Geutebrück has bolstered its G-Core Video Management System (VMS) with facial recognition technology from SAFR. The integration will provide G-Core users with a slew of surveillance and analytic features that make it easier to monitor a large number of security cameras.
In that regard, SAFR will allow G-Core customers to configure the system to watch for specific events and individuals. The system will then send an automatic notification to security personnel whenever the specified conditions are met. For example, the system will issue an alert if it spots someone on a watchlist, and is able to identify people on those watchlists with 99.87 percent accuracy (or 98.85 percent accuracy if they are wearing a mask).
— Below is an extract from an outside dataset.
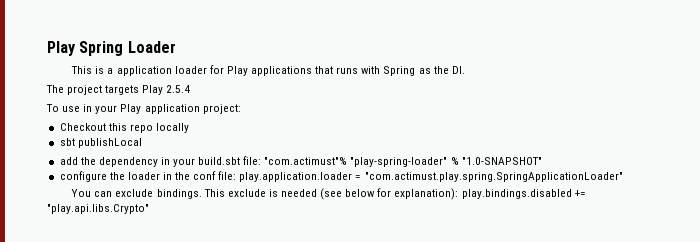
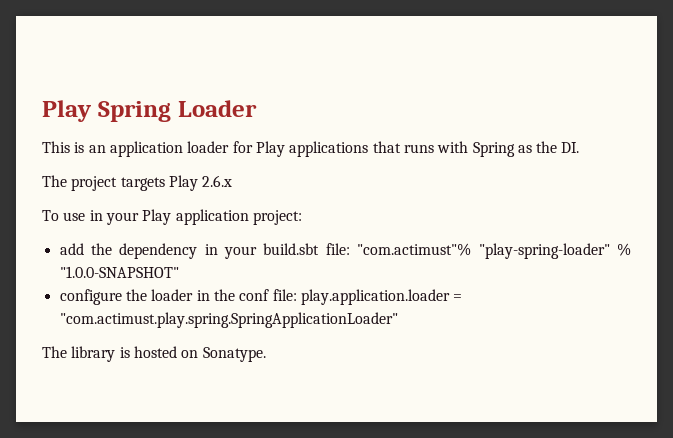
[107,68,114,74] a -> [88,145,106,153] an
[166,85,191,93] 2.5.4 -> [202,175,233,187] 2.6.x
[59,123,189,133] [59,138,142,148] // Checkout this repo locally // sbt publishLocal -> (302, 217) none
[461,157,542,165] "1.0-SNAPSHOT" -> [59,266,179,278] "1.0.0-SNAPSHOT"
[71,188,586,200] [47,204,149,214] You can exclude bindings. This exclude is needed (see below for explanation): play.bindings.disabled += "play.api.libs.Crypto" -> [42,346,266,362] The library is hosted on Sonatype.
When it makes a match, SAFR will place the database image alongside the image pulled from the live video feed to give operators a chance to confirm the result. Those operators can also draw a marquee around a new face to add that face to their records, and search G-Core feeds based on someone’s name or their status relative to the organization. The latter feature allows operators to distinguish familiar faces from those of strangers or potential threats.
“Manual monitoring is expensive and inefficient,” said SAFR Computer Vision VP Brad Donaldson. “AI can perform real-time, automated identification of persons of interest, and identify previous offenders the moment they return and before they cause new incidents.”
“The integration of SAFR’s AI-powered analytics together with Geutebrück’s robust video management software makes day-to-day operational tasks an effortless experience with the highest reliability,” added Geutebrück Product Manager Norbert Herzer.
The news arrives less than a week after the release of SAFR 3.4, which comes with an SMS Watchlist Alarm feature in addition to improved liveness detection capabilities. Setelsa Security and EPM are some of the other companies that have formed facial recognition partnerships with SAFR from RealNetworks in the past few months.